** Opening Material provided block **

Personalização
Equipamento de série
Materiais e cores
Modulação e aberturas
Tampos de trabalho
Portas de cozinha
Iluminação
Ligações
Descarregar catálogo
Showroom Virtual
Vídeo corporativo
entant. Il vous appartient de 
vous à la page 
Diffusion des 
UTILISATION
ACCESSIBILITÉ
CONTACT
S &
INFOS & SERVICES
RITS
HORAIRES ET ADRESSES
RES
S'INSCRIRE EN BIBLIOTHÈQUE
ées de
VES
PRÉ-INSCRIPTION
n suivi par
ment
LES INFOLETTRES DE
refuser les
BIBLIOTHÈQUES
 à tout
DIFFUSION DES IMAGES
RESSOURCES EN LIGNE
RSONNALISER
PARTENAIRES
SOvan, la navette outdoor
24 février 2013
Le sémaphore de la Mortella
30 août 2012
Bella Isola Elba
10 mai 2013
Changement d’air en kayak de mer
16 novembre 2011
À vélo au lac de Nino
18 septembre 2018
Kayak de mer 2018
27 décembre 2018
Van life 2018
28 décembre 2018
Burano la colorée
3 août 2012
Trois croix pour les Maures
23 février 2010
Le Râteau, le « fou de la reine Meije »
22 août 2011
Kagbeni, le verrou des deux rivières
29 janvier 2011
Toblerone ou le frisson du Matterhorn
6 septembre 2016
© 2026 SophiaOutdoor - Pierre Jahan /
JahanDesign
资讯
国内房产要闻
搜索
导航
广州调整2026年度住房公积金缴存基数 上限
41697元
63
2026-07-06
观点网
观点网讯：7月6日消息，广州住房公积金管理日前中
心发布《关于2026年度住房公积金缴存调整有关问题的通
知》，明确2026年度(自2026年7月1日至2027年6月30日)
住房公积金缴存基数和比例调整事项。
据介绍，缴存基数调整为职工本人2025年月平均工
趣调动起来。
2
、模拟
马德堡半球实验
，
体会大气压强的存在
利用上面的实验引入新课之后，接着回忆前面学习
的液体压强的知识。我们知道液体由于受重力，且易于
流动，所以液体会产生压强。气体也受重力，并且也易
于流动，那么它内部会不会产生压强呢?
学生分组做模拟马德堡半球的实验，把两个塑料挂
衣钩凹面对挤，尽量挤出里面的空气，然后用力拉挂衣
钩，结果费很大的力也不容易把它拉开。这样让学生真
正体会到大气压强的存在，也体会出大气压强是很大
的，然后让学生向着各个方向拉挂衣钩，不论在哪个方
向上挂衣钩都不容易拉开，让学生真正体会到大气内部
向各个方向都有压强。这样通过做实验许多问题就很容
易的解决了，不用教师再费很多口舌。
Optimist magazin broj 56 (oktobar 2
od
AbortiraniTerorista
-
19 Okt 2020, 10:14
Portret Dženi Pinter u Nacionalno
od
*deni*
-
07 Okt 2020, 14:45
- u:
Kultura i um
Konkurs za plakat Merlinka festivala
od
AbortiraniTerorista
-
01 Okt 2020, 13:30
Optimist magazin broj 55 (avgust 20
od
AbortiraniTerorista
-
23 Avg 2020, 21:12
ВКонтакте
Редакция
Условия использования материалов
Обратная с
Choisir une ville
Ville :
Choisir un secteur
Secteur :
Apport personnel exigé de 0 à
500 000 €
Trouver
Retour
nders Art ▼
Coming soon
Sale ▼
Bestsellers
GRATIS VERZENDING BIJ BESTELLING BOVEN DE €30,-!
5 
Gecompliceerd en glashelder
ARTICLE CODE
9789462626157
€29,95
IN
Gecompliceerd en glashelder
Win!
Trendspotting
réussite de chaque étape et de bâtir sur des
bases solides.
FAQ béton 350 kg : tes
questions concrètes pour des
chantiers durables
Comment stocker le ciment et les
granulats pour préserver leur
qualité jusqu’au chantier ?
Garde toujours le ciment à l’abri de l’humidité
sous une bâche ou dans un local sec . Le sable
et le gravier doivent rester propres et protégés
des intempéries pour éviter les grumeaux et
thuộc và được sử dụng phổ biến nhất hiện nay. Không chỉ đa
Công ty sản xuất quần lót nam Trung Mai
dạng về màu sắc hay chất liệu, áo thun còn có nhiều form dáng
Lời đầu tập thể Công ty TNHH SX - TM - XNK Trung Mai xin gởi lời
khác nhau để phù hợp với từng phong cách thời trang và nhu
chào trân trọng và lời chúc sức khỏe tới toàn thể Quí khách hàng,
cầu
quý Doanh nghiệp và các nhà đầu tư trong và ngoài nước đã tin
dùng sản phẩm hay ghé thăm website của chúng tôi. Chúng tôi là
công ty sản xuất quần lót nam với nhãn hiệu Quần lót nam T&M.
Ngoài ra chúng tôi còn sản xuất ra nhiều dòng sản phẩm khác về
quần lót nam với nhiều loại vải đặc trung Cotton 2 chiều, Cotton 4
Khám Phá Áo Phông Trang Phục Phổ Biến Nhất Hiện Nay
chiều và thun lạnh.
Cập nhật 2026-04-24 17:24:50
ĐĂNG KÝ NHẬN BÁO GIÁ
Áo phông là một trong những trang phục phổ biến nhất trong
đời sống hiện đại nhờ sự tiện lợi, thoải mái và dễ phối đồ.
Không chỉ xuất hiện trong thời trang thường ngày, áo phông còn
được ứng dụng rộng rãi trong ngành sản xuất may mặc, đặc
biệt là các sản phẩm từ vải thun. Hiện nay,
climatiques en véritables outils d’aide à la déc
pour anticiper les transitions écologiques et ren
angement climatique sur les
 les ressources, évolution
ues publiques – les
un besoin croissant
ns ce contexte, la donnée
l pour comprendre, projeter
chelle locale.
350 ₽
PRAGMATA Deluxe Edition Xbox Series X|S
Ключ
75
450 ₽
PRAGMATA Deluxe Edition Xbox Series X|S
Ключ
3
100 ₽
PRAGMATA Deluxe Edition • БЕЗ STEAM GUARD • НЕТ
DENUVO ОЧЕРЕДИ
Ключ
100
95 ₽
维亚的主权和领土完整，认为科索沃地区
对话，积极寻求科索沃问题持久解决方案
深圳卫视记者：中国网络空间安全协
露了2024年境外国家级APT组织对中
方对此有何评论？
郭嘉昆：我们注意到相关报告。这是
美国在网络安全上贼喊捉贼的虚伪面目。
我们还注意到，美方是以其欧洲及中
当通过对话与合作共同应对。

** Closing Material provided block **

- Directions -
Repeat, character for character, the lines of the material above from the line with "JahanDesign" through the line with "FAQ béton 350 kg : tes".

- Result of this exercise -
JahanDesign
资讯
国内房产要闻
搜索
导航
广州调整2026年度住房公积金缴存基数 上限
41697元
63
2026-07-06
观点网
观点网讯：7月6日消息，广州住房公积金管理日前中
心发布《关于2026年度住房公积金缴存调整有关问题的通
知》，明确2026年度(自2026年7月1日至2027年6月30日)
住房公积金缴存基数和比例调整事项。
据介绍，缴存基数调整为职工本人2025年月平均工
趣调动起来。
2
、模拟
马德堡半球实验
，
体会大气压强的存在
利用上面的实验引入新课之后，接着回忆前面学习
的液体压强的知识。我们知道液体由于受重力，且易于
流动，所以液体会产生压强。气体也受重力，并且也易
于流动，那么它内部会不会产生压强呢?
学生分组做模拟马德堡半球的实验，把两个塑料挂
衣钩凹面对挤，尽量挤出里面的空气，然后用力拉挂衣
钩，结果费很大的力也不容易把它拉开。这样让学生真
正体会到大气压强的存在，也体会出大气压强是很大
的，然后让学生向着各个方向拉挂衣钩，不论在哪个方
向上挂衣钩都不容易拉开，让学生真正体会到大气内部
向各个方向都有压强。这样通过做实验许多问题就很容
易的解决了，不用教师再费很多口舌。
Optimist magazin broj 56 (oktobar 2
od
AbortiraniTerorista
-
19 Okt 2020, 10:14
Portret Dženi Pinter u Nacionalno
od
*deni*
-
07 Okt 2020, 14:45
- u:
Kultura i um
Konkurs za plakat Merlinka festivala
od
AbortiraniTerorista
-
01 Okt 2020, 13:30
Optimist magazin broj 55 (avgust 20
od
AbortiraniTerorista
-
23 Avg 2020, 21:12
ВКонтакте
Редакция
Условия использования материалов
Обратная с
Choisir une ville
Ville :
Choisir un secteur
Secteur :
Apport personnel exigé de 0 à
500 000 €
Trouver
Retour
nders Art ▼
Coming soon
Sale ▼
Bestsellers
GRATIS VERZENDING BIJ BESTELLING BOVEN DE €30,-!
5 
Gecompliceerd en glashelder
ARTICLE CODE
9789462626157
€29,95
IN
Gecompliceerd en glashelder
Win!
Trendspotting
réussite de chaque étape et de bâtir sur des
bases solides.
FAQ béton 350 kg : tes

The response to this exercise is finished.